| Work task |
Set down the following passage on China's ties with Brazil and the Brazilian mining sector in full, word for word.

| Source extract |
......

China, Brazil and Peru's agreement highlights the growing importance of the Asian nation on this South American country.
The two have signed a handful of agreements in the past 18 months or so, with the latest $50 billion trade and investment deal rubber stamped in May.
... the government highlighted a pact previously agreed with China to build a $40 billion 'bi-oceanic' railway connecting Brazil with the Pacific through Peru
The importance of China to a company like Vale is made obvious on the Brazilian company's website. At the start of July, the last five stories on its press page all featured the signing of contracts with Chinese companies or institutions.
"From the standpoint of the mining industry, China is far and away the most important economy and country to Brazil. If you look at Vale, I think, more than 50% of its iron ore output is sold to China, so it is of huge importance," Van Dijk said.
He said most of the recent deals China had signed with Brazil were around infrastructure and it was hard to deduce their impact on the mining community, but the fact they were still being signed, despite worries over Brazil's GDP growth, inflation and regulation, showed China is very much buying into Brazil's long-term investment story.
In the current iron ore price market mines like S11D (process plant modules being transported to site, below) and Minas-Rio are not likely to keep getting commissioned in Brazil. Even on the smaller scale, Centaurus Metals was not even able to raise A$2.7 million (US$2.1 million) for a 300,000tpy mine.
This does not mean to say the project pipeline is empty.
The reality is smaller, multi-phase projects outside of iron ore requiring modest initial capital outlay will become the trend, much like they have in other major mining hubs.
In the gold sector, Australian-listed Orinoco Gold has managed to successfully follow this blueprint, taking forward the concept for a small narrow vein gold mine, getting it funded and starting construction.
In May, the company secured an $8 million finance package for its 70%-owned Cascavel gold project in Goias state, part of its bigger Faina Goldfields property.

......

Excerpts from a dataset
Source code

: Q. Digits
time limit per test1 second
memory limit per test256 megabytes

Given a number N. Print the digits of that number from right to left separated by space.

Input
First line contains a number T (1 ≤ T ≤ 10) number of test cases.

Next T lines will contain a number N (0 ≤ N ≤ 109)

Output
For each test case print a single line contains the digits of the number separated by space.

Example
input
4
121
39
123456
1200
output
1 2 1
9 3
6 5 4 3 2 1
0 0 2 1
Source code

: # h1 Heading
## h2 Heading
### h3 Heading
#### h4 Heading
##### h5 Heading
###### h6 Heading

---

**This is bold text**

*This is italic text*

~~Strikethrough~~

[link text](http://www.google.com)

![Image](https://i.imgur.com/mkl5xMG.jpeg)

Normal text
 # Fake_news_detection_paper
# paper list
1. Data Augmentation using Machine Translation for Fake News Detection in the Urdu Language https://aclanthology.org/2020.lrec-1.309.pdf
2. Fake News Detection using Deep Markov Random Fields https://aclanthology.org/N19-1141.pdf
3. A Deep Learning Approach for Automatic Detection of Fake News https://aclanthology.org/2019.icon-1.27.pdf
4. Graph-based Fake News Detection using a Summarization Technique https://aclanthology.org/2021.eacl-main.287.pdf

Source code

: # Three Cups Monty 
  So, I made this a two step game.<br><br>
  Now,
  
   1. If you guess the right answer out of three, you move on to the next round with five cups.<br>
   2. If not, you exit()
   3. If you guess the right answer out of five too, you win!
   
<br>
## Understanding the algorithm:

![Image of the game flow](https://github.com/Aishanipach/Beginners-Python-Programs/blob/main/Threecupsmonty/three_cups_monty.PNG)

......

| Problem solution |
China, Brazil and Peru's agreement highlights the growing importance of the Asian nation on this South American country.
The two have signed a handful of agreements in the past 18 months or so, with the latest $50 billion trade and investment deal rubber stamped in May.
... the government highlighted a pact previously agreed with China to build a $40 billion 'bi-oceanic' railway connecting Brazil with the Pacific through Peru
The importance of China to a company like Vale is made obvious on the Brazilian company's website. At the start of July, the last five stories on its press page all featured the signing of contracts with Chinese companies or institutions.
"From the standpoint of the mining industry, China is far and away the most important economy and country to Brazil. If you look at Vale, I think, more than 50% of its iron ore output is sold to China, so it is of huge importance," Van Dijk said.
He said most of the recent deals China had signed with Brazil were around infrastructure and it was hard to deduce their impact on the mining community, but the fact they were still being signed, despite worries over Brazil's GDP growth, inflation and regulation, showed China is very much buying into Brazil's long-term investment story.
In the current iron ore price market mines like S11D (process plant modules being transported to site, below) and Minas-Rio are not likely to keep getting commissioned in Brazil. Even on the smaller scale, Centaurus Metals was not even able to raise A$2.7 million (US$2.1 million) for a 300,000tpy mine.
This does not mean to say the project pipeline is empty.
The reality is smaller, multi-phase projects outside of iron ore requiring modest initial capital outlay will become the trend, much like they have in other major mining hubs.
In the gold sector, Australian-listed Orinoco Gold has managed to successfully follow this blueprint, taking forward the concept for a small narrow vein gold mine, getting it funded and starting construction.
In May, the company secured an $8 million finance package for its 70%-owned Cascavel gold project in Goias state, part of its bigger Faina Goldfields property.